Excess pressure one soap bubble is four times that of other. Then the ratio of volume of first bubble to second one is

To solve the problem, we need to find the ratio of the volumes of two soap bubbles given that the excess pressure inside one bubble is four times that of the other. ### Step-by-Step Solution: 1. **Understanding Excess Pressure in Soap Bubbles**: The excess pressure (\( \Delta P \)) inside a soap bubble is given by the formula: \[ \Delta P = \frac{4T}{R} \] where \( T \) is the surface tension of the soap solution and \( R \) is the radius of the bubble. 2. **Setting Up the Relationship**: Let the excess pressure of the first bubble be \( \Delta P_1 \) and that of the second bubble be \( \Delta P_2 \).

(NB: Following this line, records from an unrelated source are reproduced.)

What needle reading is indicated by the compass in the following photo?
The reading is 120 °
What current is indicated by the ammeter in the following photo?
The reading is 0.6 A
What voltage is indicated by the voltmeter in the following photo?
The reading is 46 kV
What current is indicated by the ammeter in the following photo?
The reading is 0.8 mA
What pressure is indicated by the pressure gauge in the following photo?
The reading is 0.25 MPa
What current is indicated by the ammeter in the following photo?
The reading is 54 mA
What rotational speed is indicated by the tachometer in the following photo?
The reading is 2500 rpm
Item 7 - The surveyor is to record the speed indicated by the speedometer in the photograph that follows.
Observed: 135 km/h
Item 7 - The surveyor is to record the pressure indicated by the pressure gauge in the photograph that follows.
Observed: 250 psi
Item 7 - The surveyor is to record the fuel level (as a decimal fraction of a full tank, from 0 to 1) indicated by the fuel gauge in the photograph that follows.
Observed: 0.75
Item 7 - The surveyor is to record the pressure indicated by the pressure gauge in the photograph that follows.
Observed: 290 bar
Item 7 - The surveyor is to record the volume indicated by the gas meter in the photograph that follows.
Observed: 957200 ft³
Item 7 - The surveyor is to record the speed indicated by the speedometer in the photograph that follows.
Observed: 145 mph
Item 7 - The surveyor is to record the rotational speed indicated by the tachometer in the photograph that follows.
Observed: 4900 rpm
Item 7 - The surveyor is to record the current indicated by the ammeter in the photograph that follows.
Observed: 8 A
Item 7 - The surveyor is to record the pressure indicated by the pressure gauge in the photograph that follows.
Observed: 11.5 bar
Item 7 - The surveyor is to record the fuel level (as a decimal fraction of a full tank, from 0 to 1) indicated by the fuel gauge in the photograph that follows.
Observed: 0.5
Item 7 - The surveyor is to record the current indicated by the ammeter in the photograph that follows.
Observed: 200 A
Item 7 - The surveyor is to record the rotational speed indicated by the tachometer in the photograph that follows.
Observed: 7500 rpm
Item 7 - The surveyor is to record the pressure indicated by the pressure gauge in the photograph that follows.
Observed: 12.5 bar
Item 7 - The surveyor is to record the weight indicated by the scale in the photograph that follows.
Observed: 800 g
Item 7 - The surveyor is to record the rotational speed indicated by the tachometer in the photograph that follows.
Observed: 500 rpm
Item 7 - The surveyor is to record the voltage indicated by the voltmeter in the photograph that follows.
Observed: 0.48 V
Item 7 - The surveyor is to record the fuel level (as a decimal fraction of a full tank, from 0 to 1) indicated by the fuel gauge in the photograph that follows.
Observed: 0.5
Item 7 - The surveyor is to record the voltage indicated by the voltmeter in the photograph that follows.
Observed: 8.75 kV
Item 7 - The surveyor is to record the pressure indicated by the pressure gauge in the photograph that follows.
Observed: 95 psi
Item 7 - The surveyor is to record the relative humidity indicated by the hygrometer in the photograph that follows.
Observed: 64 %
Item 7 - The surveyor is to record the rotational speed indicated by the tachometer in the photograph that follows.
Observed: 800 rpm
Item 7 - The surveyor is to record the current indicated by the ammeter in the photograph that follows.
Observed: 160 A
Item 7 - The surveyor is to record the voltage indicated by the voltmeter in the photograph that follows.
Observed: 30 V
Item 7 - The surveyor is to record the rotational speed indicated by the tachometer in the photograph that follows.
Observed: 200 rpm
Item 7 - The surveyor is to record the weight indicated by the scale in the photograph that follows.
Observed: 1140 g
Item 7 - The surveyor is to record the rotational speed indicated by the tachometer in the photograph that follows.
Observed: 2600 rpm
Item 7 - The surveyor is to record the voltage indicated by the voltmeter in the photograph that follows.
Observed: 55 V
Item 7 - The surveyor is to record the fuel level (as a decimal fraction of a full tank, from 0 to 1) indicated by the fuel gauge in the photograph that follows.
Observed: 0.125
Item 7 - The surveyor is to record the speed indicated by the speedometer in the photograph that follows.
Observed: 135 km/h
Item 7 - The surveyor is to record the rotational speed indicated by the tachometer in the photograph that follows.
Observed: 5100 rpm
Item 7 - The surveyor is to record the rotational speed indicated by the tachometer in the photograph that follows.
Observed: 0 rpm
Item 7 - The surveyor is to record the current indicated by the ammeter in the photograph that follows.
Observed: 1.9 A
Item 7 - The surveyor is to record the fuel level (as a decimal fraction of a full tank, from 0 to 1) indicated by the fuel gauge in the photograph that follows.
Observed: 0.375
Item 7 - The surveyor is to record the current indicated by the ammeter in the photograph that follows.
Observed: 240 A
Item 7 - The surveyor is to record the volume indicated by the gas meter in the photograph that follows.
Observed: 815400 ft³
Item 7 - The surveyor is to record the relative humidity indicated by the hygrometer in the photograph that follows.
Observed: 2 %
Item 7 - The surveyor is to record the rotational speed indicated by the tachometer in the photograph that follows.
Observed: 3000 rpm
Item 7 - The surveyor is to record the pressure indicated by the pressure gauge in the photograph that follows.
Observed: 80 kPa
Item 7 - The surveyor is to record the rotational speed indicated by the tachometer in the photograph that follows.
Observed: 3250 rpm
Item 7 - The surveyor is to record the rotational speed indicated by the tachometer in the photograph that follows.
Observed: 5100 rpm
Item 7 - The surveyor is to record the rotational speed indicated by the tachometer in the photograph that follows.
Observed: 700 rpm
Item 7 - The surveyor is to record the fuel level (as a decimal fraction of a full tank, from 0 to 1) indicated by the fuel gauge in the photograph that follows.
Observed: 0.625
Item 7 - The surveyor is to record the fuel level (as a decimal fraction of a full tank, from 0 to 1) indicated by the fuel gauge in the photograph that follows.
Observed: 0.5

According to the problem: \[ \Delta P_1 = 4 \Delta P_2 \] 3. **Expressing Excess Pressure in Terms of Radius**: Using the formula for excess pressure, we can write: \[ \Delta P_1 = \frac{4T}{R_1} \quad \text{and} \quad \Delta P_2 = \frac{4T}{R_2} \] Substituting these into the relationship gives: \[ \frac{4T}{R_1} = 4 \left(\frac{4T}{R_2}\right) \] 4. **Simplifying the Equation**: Cancel \( 4T \) from both sides (assuming \( T \neq 0 \)): \[ \frac{1}{R_1} = \frac{4}{R_2} \] Rearranging gives: \[ R_2 = 4R_1 \] 5. **Finding the Volume Ratio**: The volume \( V \) of a sphere (or bubble) is given by: \[ V = \frac{4}{3} \pi R^3 \] Therefore, the volumes of the two bubbles are: \[ V_1 = \frac{4}{3} \pi R_1^3 \quad \text{and} \quad V_2 = \frac{4}{3} \pi R_2^3 \] The ratio of the volumes is: \[ \frac{V_1}{V_2} = \frac{\frac{4}{3} \pi R_1^3}{\frac{4}{3} \pi R_2^3} = \frac{R_1^3}{R_2^3} \] 6. **Substituting the Radius Relationship**: Since \( R_2 = 4R_1 \), we have: \[ \frac{V_1}{V_2} = \frac{R_1^3}{(4R_1)^3} = \frac{R_1^3}{64R_1^3} = \frac{1}{64} \] 7. **Final Result**: Thus, the ratio of the volumes of the first bubble to the second bubble is: \[ \frac{V_1}{V_2} = \frac{1}{64} \] ### Conclusion: The ratio of the volume of the first bubble to the second bubble is \( 1:64 \).